By Merve Berker
Former US President Donald Trump on Friday claimed that his criminal indictments and mug shot have boosted his support among Black Americans because they see him as a victim of discrimination.
Trump was speaking at the Black Conservative Federation’s annual Honors Gala in Columbia, South Carolina.
Claiming that the Black community’s support for him has grown lately, he said: “A lot of people said that that’s why the Black people like me because they have been hurt so badly and discriminated against, and they actually viewed me as I’m discriminated against.”
Referring to his mug shot taken in Atlanta last summer after he was charged for trying to change the election results to his favor, the former president said: “When I did the mug shot in Atlanta, that mug shot is number one.”

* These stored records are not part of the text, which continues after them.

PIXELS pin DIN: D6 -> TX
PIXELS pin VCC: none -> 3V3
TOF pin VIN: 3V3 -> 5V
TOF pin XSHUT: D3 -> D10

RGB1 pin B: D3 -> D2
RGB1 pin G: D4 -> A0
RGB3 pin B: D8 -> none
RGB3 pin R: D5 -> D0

“You know who embraced it more than anyone else? The Black population," he added.
Trump said that he was acquainted with numerous Black individuals since Black construction workers had built his properties.
Though he seemed to have received applause for his words, Trump did not touch on Black Lives Matter (BLM) protests, which started when he was the president after the killing of a Black man in Minneapolis in June 2020.

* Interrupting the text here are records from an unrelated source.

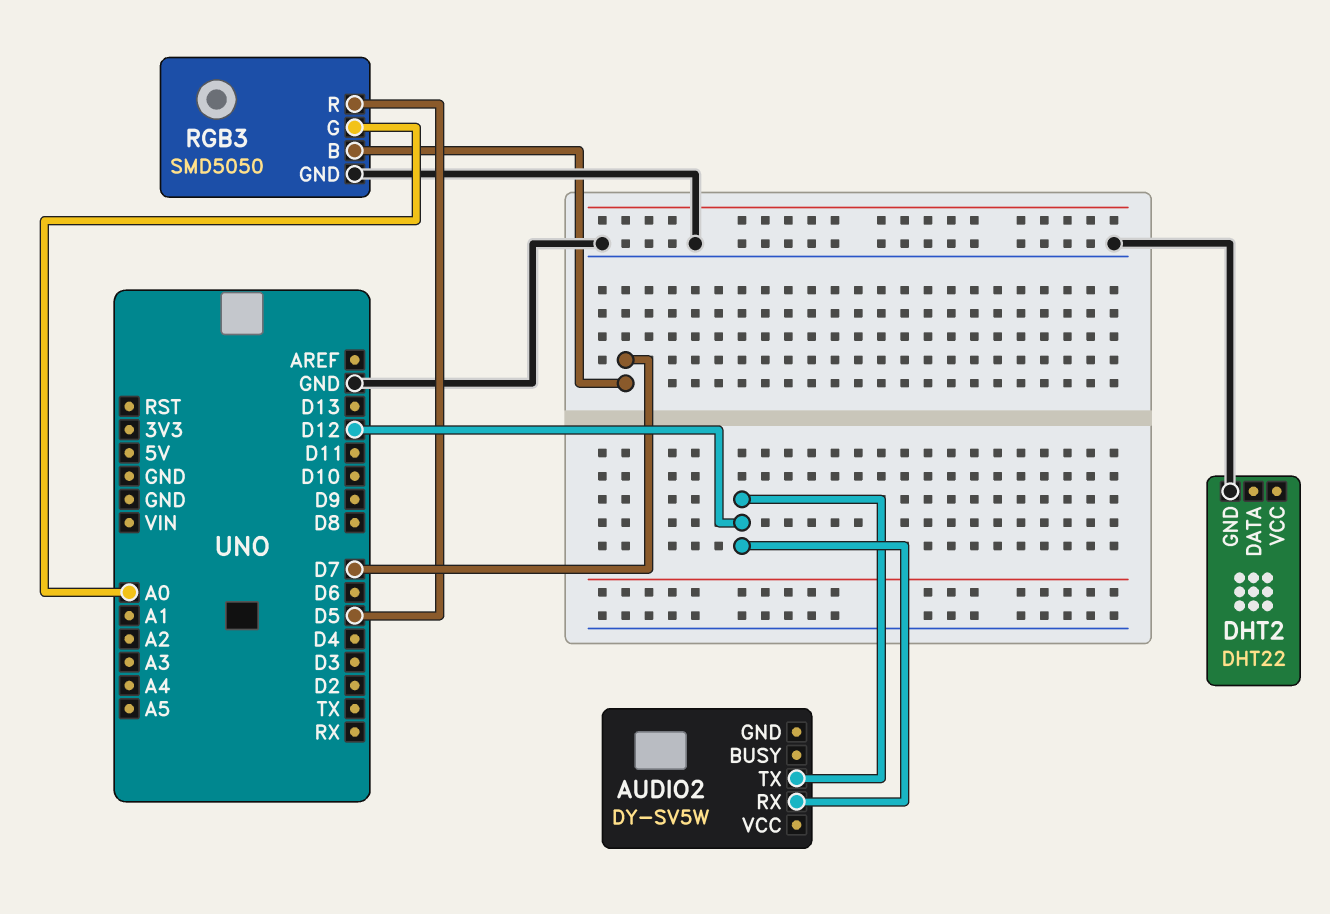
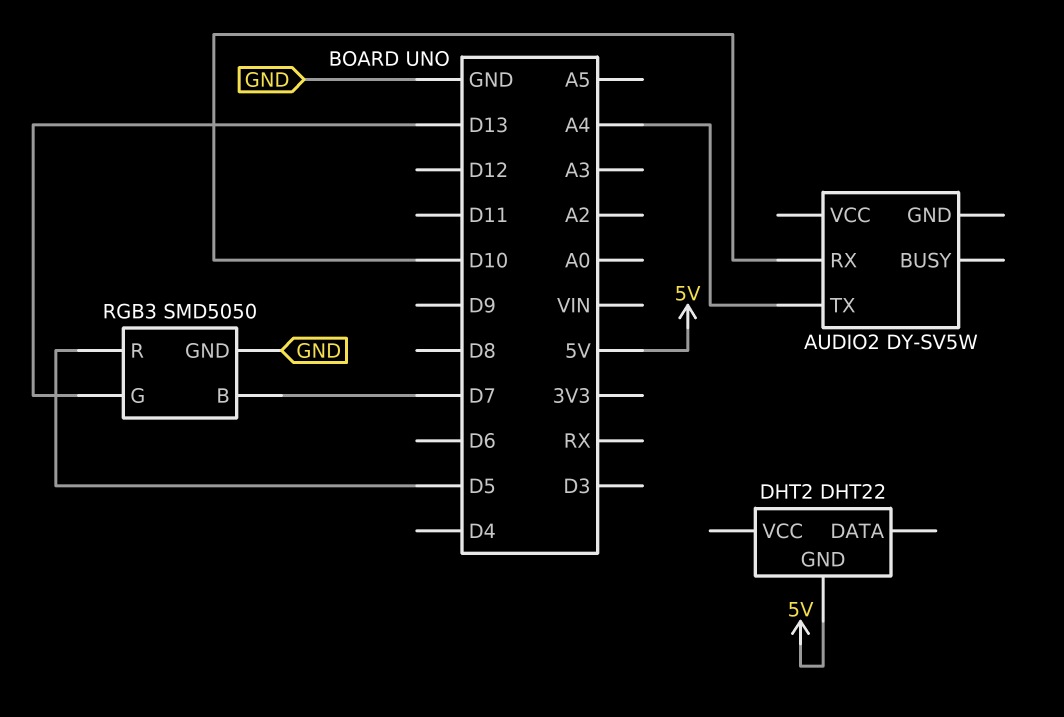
AUDIO2 pin RX: D12 -> D10
AUDIO2 pin TX: D12 -> A4
DHT2 pin GND: GND -> 5V
RGB3 pin G: A0 -> D13

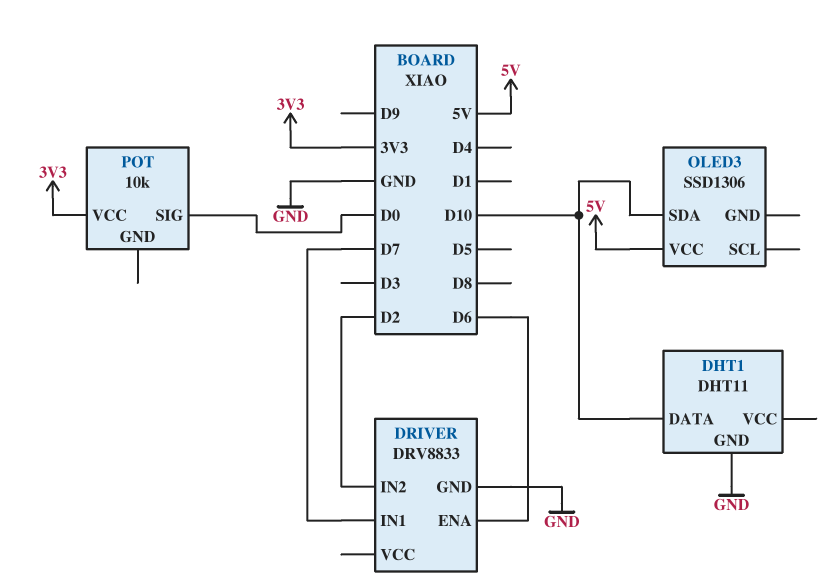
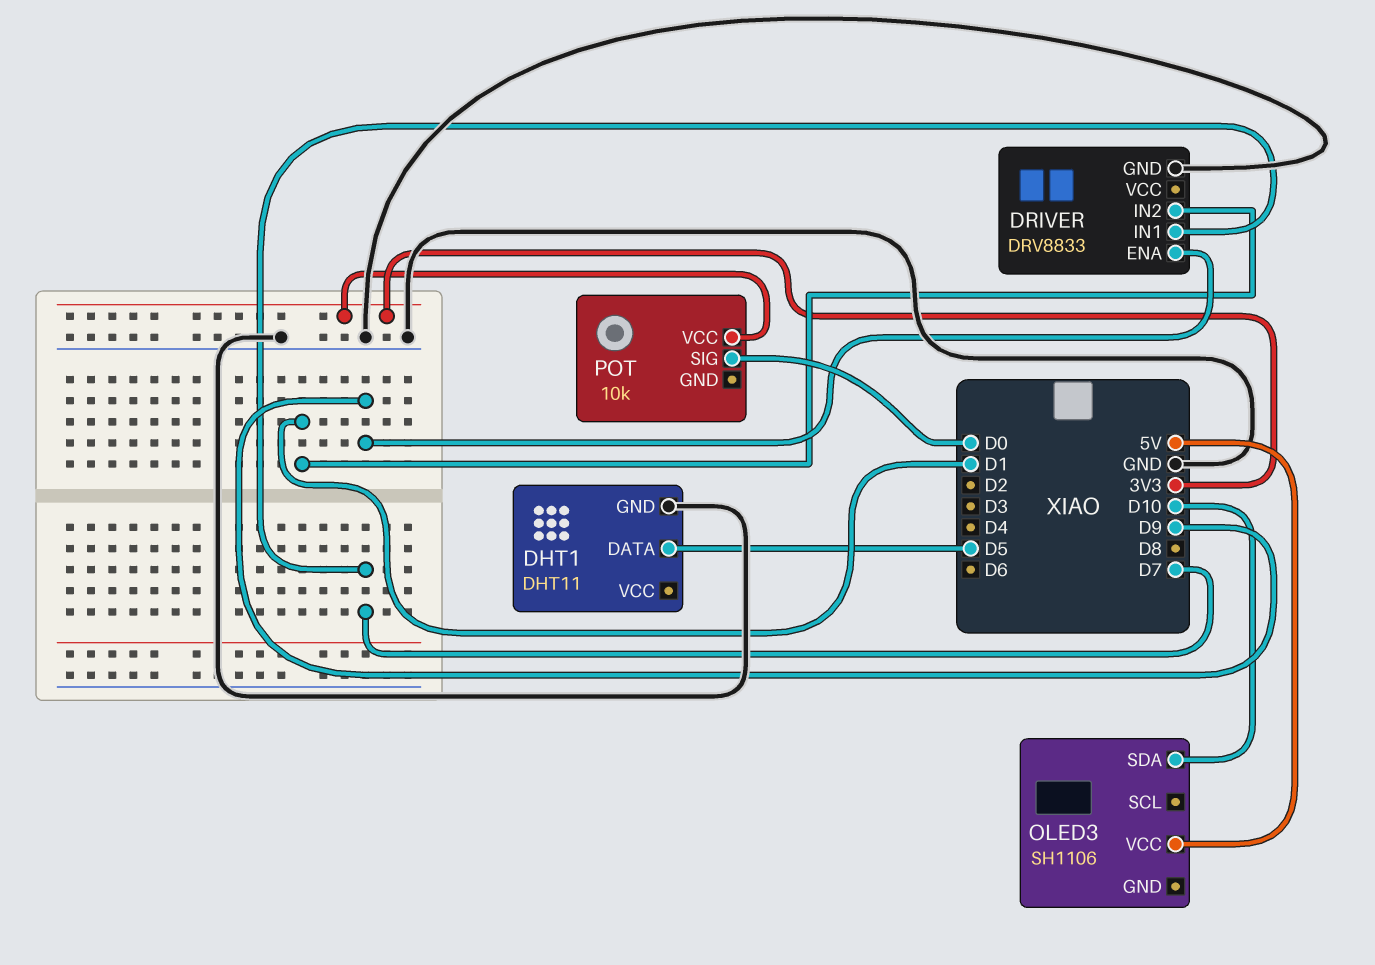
DHT1 pin DATA: D10 -> D5
DRIVER pin ENA: D6 -> D9
DRIVER pin IN2: D2 -> D1
OLED3: SSD1306 -> SH1106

George Floyd, 46, died on May 25, 2020, after Officer Derek Chauvin, 46, who is white, kneeled on Floyd’s neck as he repeatedly said he could not breathe.
The killing was captured on video and sparked protests across the country about police brutality and racial injustice.
Among his plenty of speeches about the protests at that time, the former US president repeatedly called BLM protesters “thugs,” “terrorists” and “anarchists.”
In May 2020, Trump remarked that the demonstrators outside the White House after Floyd's killing were "just there to cause trouble," adding that if they approached too close, "they would have been greeted with the most vicious dogs, and most ominous weapons, I have ever seen. That's when people would have been really badly hurt, at least."